The National Geographic Society is all about animals, nature and culture, and now they have a credit card having partnered with First Bankcard to launch the National Geographic Visa Card, which offers double points on all National Geographic purchases and one point on everything else.

With this card people also earn 5,000 bonus points once they spend a minimum of $1,500 with their new card during the first three months. There are no limits on how many points can be earned during the year, and through the Maximum Rewards program points can be redeemed for merchandise, gift cards/certificates, and cash back as a statement credit. They can also be used for travel, which includes airline tickets, hotel stays and car rentals.

The extras

Once approved for the National Geographic Visa Card people can take advantage of 0% interest for the first six months they have the card. When making purchases through the online store or catalog they get 20% off and they can also take advantage of a $250 credit when booking National Geographic adventures and expeditions.

A subscription to National Geographic Magazine for one year and access to their newsletter is also part of the benefits that come with this card.

A picture tells a thousand words

In keeping with their theme of conservation, when people sign up they can choose one of five different iconic photographs which are part of the National Geographic archives.
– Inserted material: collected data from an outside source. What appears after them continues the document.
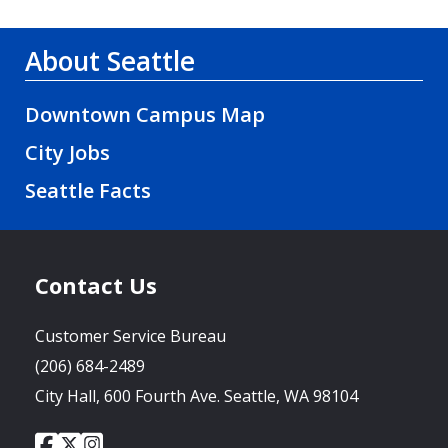
About Seattle
Downtown Campus Map
City Jobs
Seattle Facts
Contact Us
Customer Service Bureau
(206) 684-2489
City Hall, 600 Fourth Ave. Seattle, WA 98104
City
City
City
Social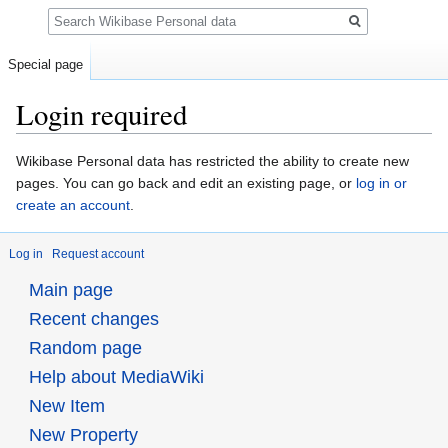
Search
Special page
Login required
Jump
Jump
Wikibase Personal data has restricted the ability to create new
to
to
pages. You can go back and edit an existing page, or
log in or
navigation
search
create an account
.
Log in
Request account
Main page
Recent changes
Random page
Help about MediaWiki
New Item
New Property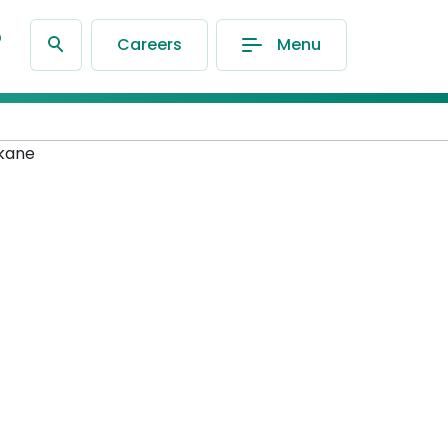
®
Careers
Menu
Over time, they will also be launching a custom card option which will let cardholders submit photos of their own to be used as cover art on their card.
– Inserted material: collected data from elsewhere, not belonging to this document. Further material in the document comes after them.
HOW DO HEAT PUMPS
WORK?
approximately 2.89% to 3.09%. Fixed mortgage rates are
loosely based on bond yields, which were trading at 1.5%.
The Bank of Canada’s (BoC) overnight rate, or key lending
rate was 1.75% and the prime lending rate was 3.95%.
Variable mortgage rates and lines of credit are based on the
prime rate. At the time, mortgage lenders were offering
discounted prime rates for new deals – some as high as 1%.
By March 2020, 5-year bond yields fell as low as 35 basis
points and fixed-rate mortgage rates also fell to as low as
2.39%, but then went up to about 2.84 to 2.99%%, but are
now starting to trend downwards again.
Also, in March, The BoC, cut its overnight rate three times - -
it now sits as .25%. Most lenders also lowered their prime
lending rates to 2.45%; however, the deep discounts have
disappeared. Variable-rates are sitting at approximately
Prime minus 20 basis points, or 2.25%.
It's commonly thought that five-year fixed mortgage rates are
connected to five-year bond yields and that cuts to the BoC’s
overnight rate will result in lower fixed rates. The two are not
All proceeds from the card will go toward supporting the Society’s work around the world, including conversation, research, education and global exploration. For more information people can visit the website.

National Geographic, a nonprofit scientific and educational institution, was founded in 1988. They are interested in a wide variety of areas including geography, archaeology and natural science, as well as the promotion of environmental and historical conservation.